Stimulating & Reinforcing Learning
As a curriculum-based project and an activity sponsored by the Human Rights Club, preparation for the Journey is intense and demanding. True to the principles of CAS and Service Learning, it extends well beyond the classroom.
A core element of the Journey is the Journal. Participants receive sets of thought-provoking or knowledge-building Journal prompts while preparing and participating in the Journey.
At LCS, students also took part in organizing a school-wide painting project dedicated to raising awareness about the Universal Declaration of Human Rights. Other activities included “wage discrimination bake sales” to highlight gender inequality and events aimed at raising awareness about the plight of child soldiers and child labor. These preparation activities are student-driven and designed to illustrate the importance of taking leadership and engaging in considered and thoughtful action.
Reflecting, Empowering, “Bringing It Home” & Beyond
An integral part of the Journey that never really ends are the “bringing it home,” activities that are designed and implemented by the participants themselves with the aim of sharing their experiences with others.

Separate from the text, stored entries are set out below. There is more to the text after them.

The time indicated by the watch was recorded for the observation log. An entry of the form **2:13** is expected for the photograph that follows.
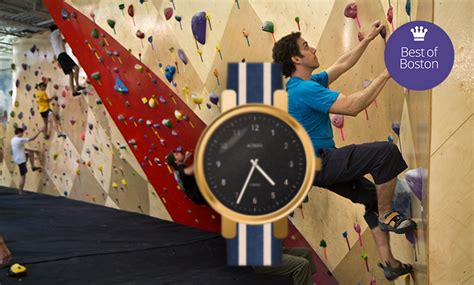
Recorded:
**4:34**
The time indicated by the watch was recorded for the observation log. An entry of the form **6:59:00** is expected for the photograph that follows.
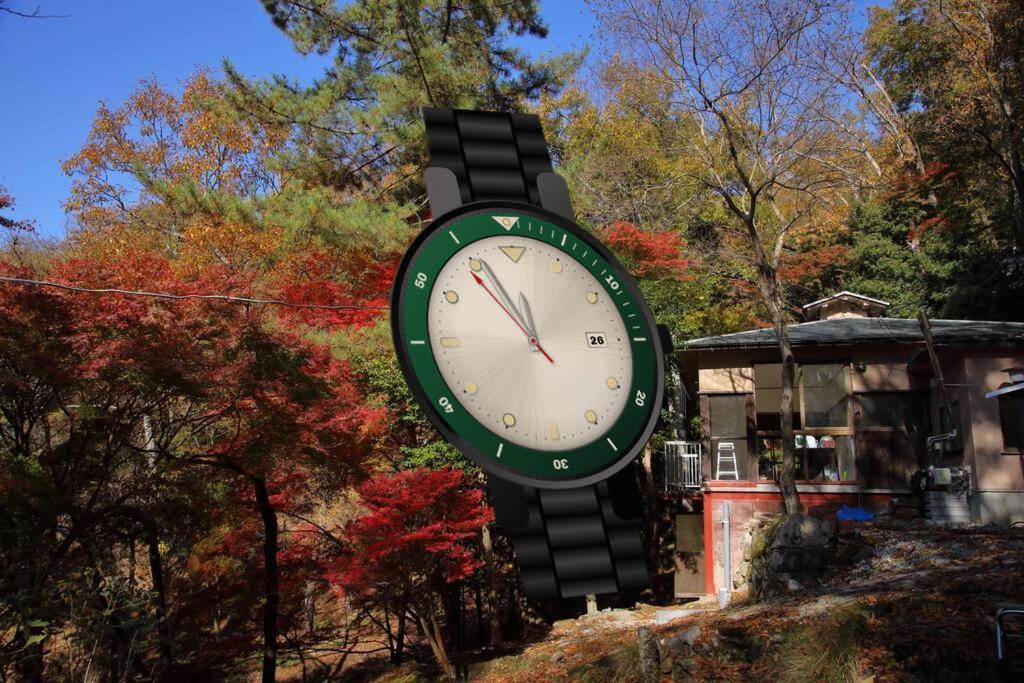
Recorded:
**11:55:54**
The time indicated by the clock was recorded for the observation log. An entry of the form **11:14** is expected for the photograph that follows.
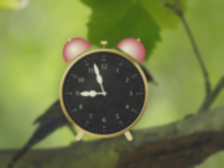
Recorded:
**8:57**
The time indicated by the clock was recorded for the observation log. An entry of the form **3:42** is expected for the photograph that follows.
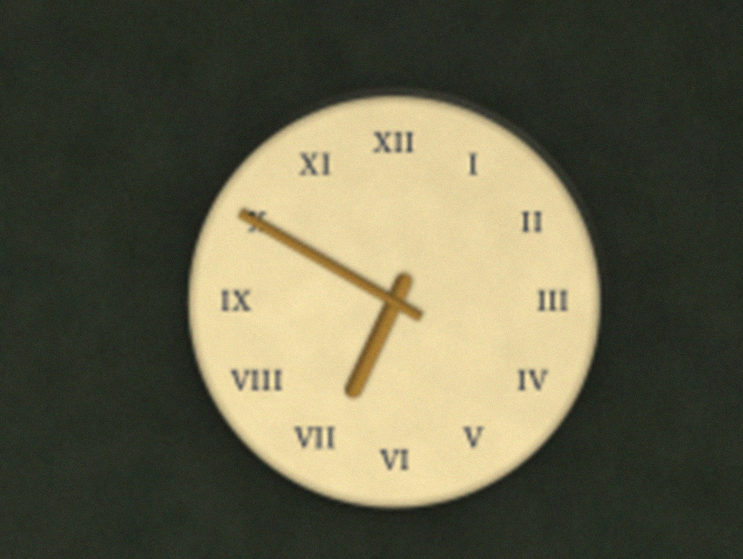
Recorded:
**6:50**
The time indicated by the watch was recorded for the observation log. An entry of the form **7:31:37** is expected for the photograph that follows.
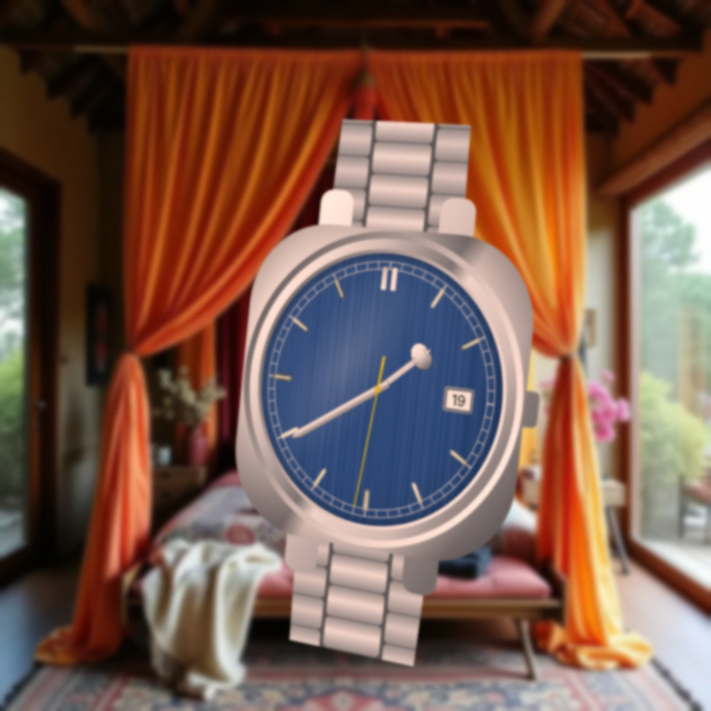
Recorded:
**1:39:31**
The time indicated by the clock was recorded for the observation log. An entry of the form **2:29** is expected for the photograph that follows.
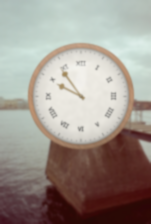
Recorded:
**9:54**
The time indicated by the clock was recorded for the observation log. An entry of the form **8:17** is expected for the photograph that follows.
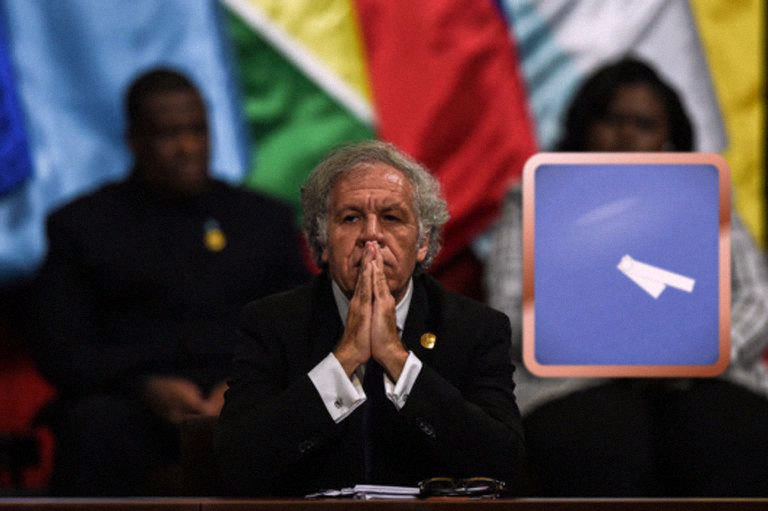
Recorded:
**4:18**
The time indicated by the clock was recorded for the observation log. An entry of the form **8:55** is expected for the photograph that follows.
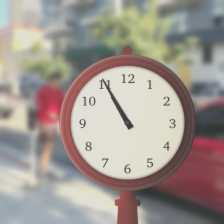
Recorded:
**10:55**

In addition to forming the basis for Personal Projects & Extended Essays, perhaps even more significantly the experiences from the Journey have gone on to inform each participant’s classroom experiences and assessments. For many students, classroom learning becomes more focused and advanced, as their awareness and ability to analyze contemporary events has become sharper. For all, it would seem, learning is approached with greater enthusiasm.